Located at BASH, a startup complex located in Singapore’s startup district, the launch of this facility follows Singapore and Australia deepening their ties through a Comprehensive Strategic Partnership (CSP) in 2015, that has seen both countries work on various joint initiatives.

In a speech at the opening of the Landing Pad , S Iswaran, the city-state’s Minister for Trade & Industry commented: “Australia and Singapore enjoy strong and longstanding bilateral ties; we have common interests and shared perspectives on a wide range of international issues; and we work closely together as like-minded partners on various multilateral platforms. Besides being strong trading partners, we are also major investors in each other’s markets.”

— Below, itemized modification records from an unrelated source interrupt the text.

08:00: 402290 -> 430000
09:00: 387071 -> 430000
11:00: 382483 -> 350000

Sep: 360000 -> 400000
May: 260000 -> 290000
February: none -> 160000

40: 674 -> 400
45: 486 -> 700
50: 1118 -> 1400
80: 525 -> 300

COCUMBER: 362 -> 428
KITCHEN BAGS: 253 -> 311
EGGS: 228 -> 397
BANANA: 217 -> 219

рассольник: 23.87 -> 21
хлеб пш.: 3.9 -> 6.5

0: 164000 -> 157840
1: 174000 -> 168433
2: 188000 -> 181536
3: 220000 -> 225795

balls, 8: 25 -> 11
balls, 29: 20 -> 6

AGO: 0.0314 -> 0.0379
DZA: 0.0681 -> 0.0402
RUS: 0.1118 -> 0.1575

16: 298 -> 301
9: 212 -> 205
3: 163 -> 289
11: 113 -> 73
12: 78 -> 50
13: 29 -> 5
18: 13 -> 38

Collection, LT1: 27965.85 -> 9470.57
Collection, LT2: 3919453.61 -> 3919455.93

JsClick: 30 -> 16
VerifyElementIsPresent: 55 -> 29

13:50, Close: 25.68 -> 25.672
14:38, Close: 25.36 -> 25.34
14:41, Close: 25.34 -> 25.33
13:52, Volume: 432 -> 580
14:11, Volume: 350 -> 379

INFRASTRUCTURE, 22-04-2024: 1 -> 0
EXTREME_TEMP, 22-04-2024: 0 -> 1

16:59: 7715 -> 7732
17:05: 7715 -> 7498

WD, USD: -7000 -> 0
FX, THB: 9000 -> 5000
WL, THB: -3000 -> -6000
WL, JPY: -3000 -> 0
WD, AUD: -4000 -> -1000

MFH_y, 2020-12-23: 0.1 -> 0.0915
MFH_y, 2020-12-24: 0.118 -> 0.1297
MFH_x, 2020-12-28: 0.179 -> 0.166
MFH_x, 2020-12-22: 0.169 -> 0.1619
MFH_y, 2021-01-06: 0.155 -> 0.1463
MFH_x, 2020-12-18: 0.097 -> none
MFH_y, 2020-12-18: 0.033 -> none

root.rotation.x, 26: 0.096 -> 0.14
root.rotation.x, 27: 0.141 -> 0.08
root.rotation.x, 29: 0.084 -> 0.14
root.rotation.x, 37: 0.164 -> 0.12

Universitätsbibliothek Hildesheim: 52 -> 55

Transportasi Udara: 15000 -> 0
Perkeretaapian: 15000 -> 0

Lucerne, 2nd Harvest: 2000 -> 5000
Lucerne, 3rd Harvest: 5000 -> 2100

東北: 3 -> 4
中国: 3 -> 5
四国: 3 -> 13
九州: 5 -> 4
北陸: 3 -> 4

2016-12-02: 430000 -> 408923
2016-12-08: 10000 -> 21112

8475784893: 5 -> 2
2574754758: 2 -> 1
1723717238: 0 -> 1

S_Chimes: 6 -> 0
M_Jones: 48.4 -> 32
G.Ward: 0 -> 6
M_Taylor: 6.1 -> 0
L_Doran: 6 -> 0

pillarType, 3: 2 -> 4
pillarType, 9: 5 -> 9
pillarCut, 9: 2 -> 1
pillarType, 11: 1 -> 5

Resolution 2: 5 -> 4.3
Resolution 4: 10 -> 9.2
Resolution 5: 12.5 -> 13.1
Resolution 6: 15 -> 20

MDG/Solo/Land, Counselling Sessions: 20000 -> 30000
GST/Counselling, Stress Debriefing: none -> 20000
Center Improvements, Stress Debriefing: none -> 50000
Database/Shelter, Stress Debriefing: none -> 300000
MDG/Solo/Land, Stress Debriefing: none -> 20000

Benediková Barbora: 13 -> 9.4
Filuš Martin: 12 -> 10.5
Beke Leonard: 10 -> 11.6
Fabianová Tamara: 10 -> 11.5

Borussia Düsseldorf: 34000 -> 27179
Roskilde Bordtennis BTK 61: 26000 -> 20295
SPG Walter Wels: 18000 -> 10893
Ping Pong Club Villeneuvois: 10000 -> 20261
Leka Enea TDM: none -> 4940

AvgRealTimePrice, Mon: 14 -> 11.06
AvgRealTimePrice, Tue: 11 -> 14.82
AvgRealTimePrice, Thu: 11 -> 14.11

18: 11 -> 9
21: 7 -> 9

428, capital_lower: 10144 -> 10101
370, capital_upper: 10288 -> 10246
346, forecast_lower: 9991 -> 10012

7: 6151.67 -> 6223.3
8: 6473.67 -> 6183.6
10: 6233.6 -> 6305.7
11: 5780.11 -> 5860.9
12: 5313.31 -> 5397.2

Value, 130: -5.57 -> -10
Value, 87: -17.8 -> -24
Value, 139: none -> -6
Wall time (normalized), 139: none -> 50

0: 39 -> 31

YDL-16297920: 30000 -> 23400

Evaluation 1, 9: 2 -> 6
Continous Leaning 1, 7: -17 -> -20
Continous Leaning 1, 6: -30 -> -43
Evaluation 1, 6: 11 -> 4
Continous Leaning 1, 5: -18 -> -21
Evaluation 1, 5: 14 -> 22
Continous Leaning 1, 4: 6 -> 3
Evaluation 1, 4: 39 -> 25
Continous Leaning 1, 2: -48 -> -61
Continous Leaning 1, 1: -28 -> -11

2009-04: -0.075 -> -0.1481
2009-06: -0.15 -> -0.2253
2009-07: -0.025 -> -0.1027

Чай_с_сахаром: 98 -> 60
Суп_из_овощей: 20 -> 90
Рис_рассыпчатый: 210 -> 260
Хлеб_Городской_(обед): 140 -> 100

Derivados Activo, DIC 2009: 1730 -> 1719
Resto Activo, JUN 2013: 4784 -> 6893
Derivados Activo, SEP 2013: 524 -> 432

Through the Landing Pad, Australian entrepreneurs will have access to a network of contacts in Singapore and the ASEAN, as well as in-market business development, investment, and mentorship opportunities.

According to Iswaran, the two countries have been collaborating in science, technology and innovation, where the two share complimentary strengths. “Singapore offers a strong value proposition as a global partner for Australian startups,” he added.

The Landing Pad offers Australian startup ventures and their founders the chance to “traverse geographical and cultural boundaries, fostering an open mindset that enables collaborations and partnerships for innovation.”

Claiming that Singapore’s startup ecosystem has grown from 22,000 in 2003 to 48,000 in 2015, while the number of high-tech startups increased from 2800 to about 4800 over the same time period, Iswaran cited the example of medical technology startup Invitrocue, which helps pharmaceutical companies determine which vaccines, products, or devices are safe for humans before actual clinical testing commences. It listed on the Australian Securities Exchange (ASX) in January 2016.

The Landing Pad is also likely to serve a key role for Singapore, which is seeking to establish a Global Innovation Alliance, through which Singapore companies and institutions can connect and build networks with overseas partners in major innovation hubs and key demand markets.